The practical usage is it's aways possible to get back to a previous state you were in, which is pretty neat.
e.g. You can undo 5 changes, try something else and decide that you prefered the text before you started undoing things. In most programs with a linear undo history you've wiped out your previous changes but not in Vim.
You can hop about the branches of the undo tree using the g+ and g- commands but it's much easier to add an undo tree visualiser plugin such as the venerable old Gundo[2].
(Incidentally, the documentation is wonderful: ‘The only downside to this more advanced yet simpler undo system is that it was inspired by Vim. But, after all, most successful religions steal the best ideas from their competitors!’)
I just downloaded VSCode for the first time recently -- which I was delighted to find has a VIM mode. From what I read VSCode's VIM mode does not respect the undo tree of actual VIM.
Meanwhile the undo/redo tree is always there, ready to use and has no overhead. You can ignore it completely until you need it to save your arse.

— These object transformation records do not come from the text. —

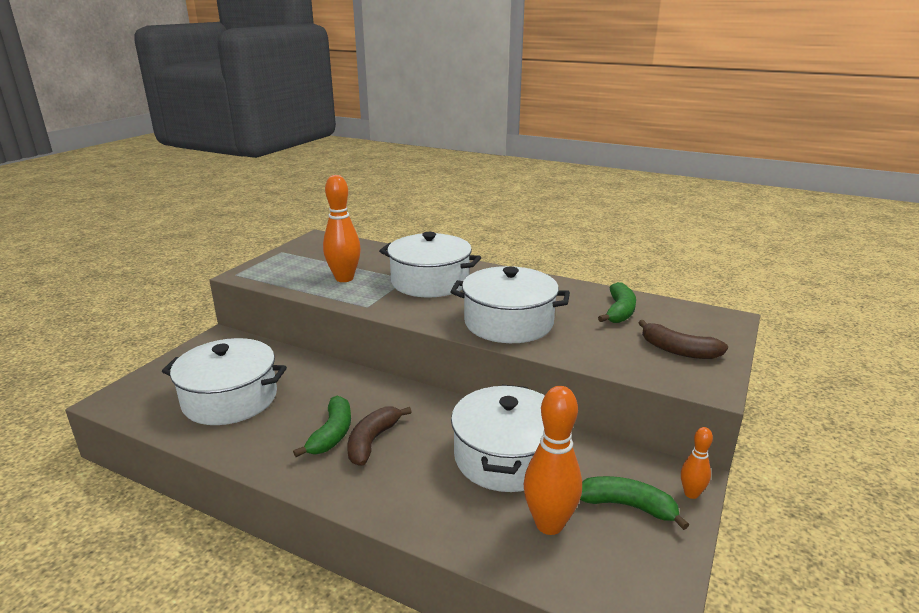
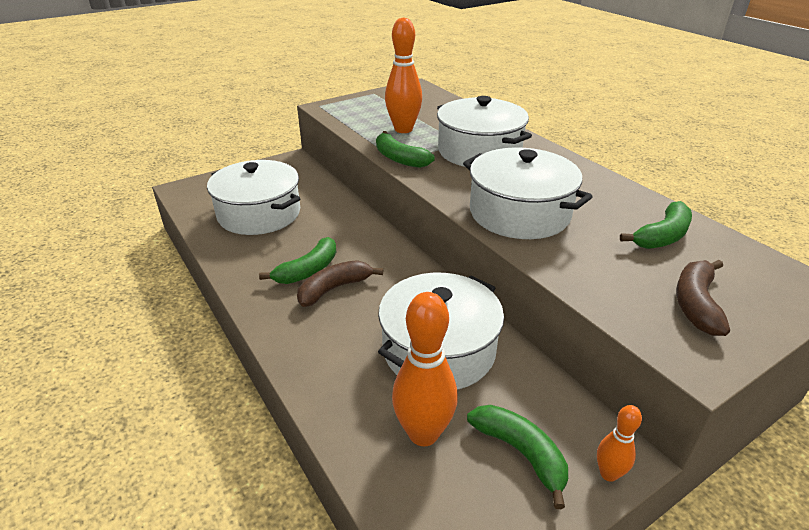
camera: 30 degrees right, 10 degrees up
(366, 304) = (399, 158): none -> green banana
(678, 350) = (696, 304): brown banana -> brown banana turned 45 degrees clockwise

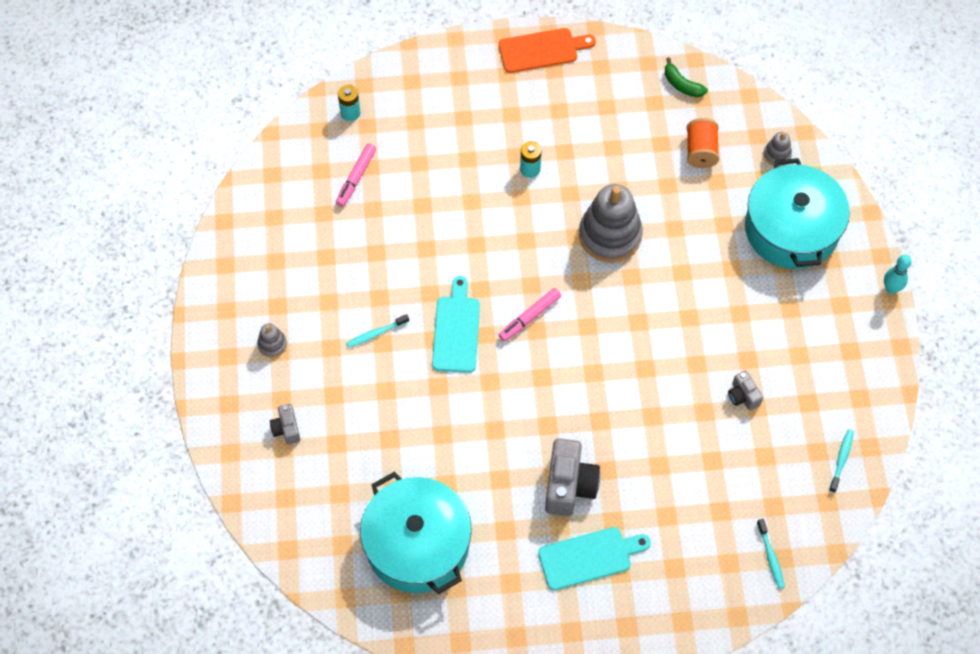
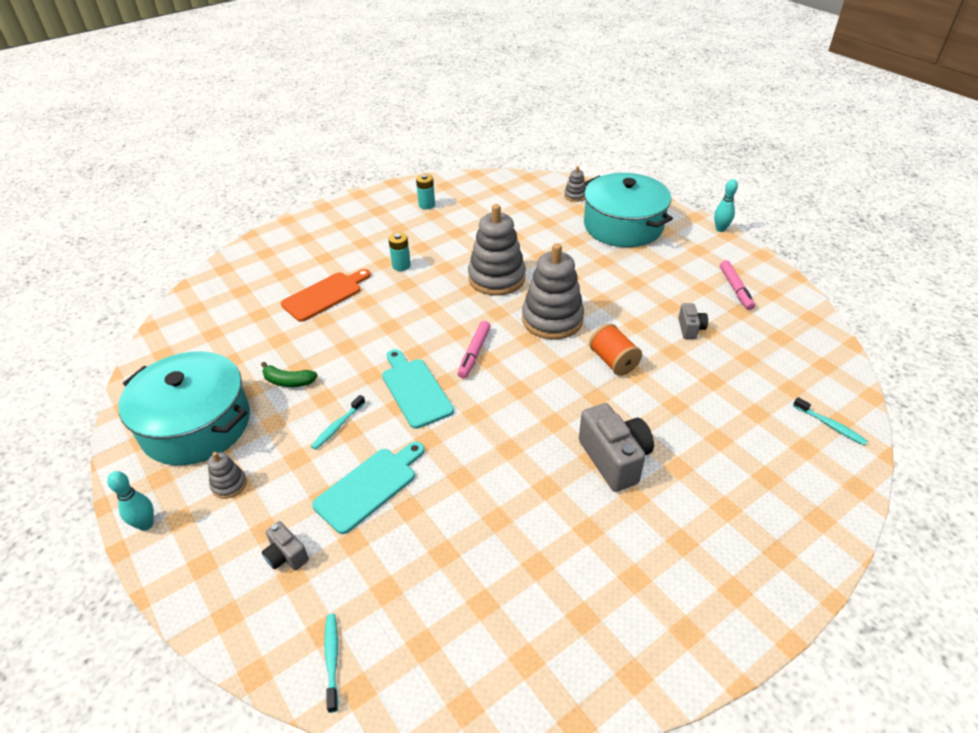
camera: 30 degrees left, 20 degrees down
(203, 348) = (146, 524): none -> turquoise bowling pin
(350, 113) = (220, 288): turquoise battery -> turquoise battery (426, 205)
(356, 178) = (250, 325): pink marker -> pink marker (735, 289)
(417, 544) = (508, 595): turquoise pot -> turquoise pot (196, 424)
(542, 50) = (361, 204): orange cutting board -> orange cutting board (325, 295)
(589, 557) = (687, 510): turquoise cutting board -> turquoise cutting board (369, 487)
(625, 316) = (552, 319): none -> grey stacking toy
(682, 85) = (478, 187): green banana -> green banana (288, 381)
(701, 151) = (521, 212): orange spool -> orange spool (613, 361)
(743, 396) = (690, 329): grey camera -> grey camera turned 120 degrees counterclockwise
(841, 459) = (802, 334): turquoise toothbrush -> turquoise toothbrush (332, 659)

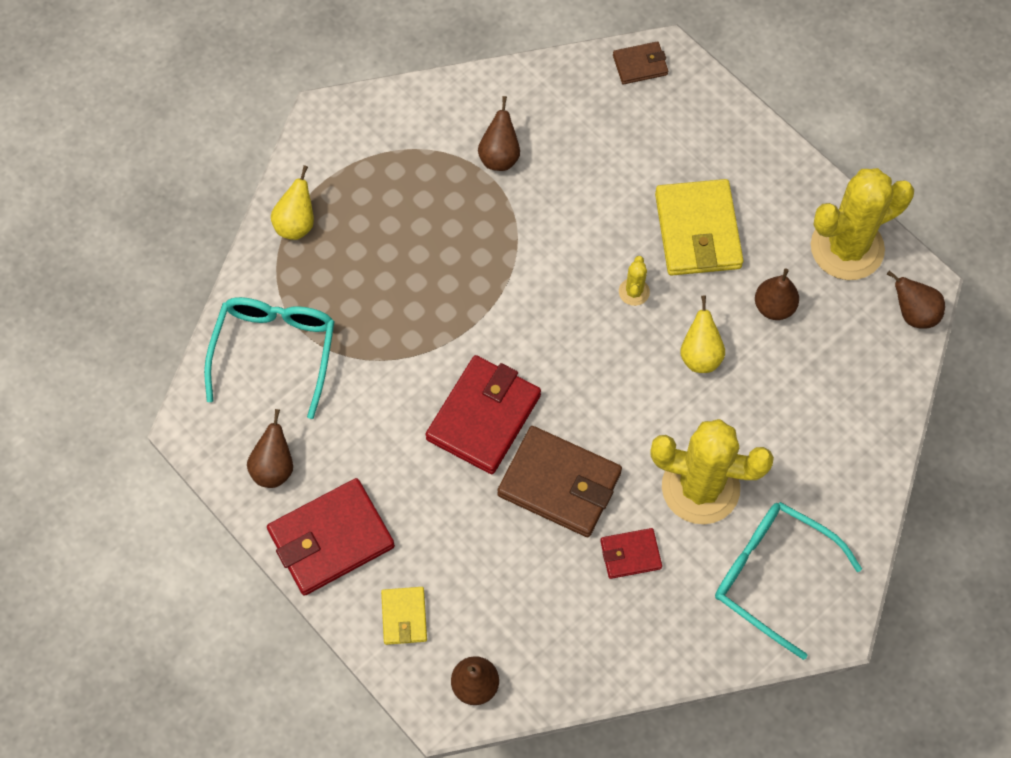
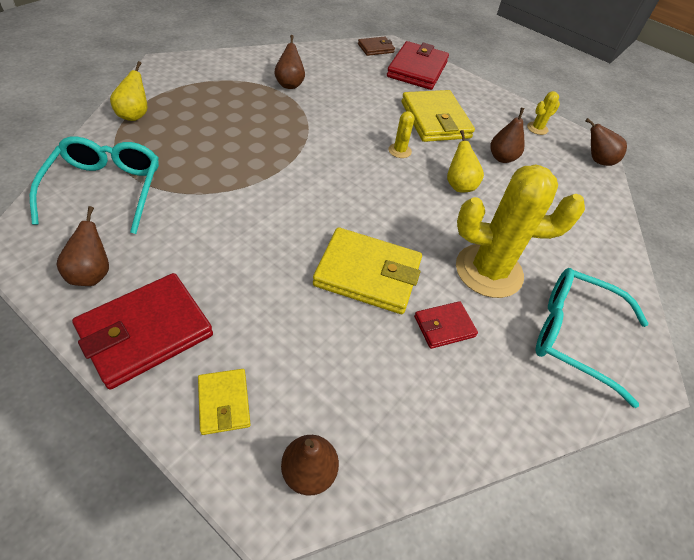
camera: 15 degrees left, 15 degrees down
(483, 417) = (293, 228): red wallet -> red wallet (417, 69)
(559, 484) = (367, 274): brown wallet -> yellow wallet
(847, 248) = (537, 128): yellow cactus -> yellow cactus, size x0.42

I miss elVis also. ViM should be banned from all distros because it is literally nag-ware and charity ware (Uganda 's children thing). 30 years later we still can't edit files bigger than RAM size unless you want to use swap file ...
Even commodore 64 had editors which could edit files bigger than RAM and WITHOUT ANY kind of swapping to the disk.
/rant
how?
Unfortunately, when you're at "now" you can't do ":later 30m" to see the future.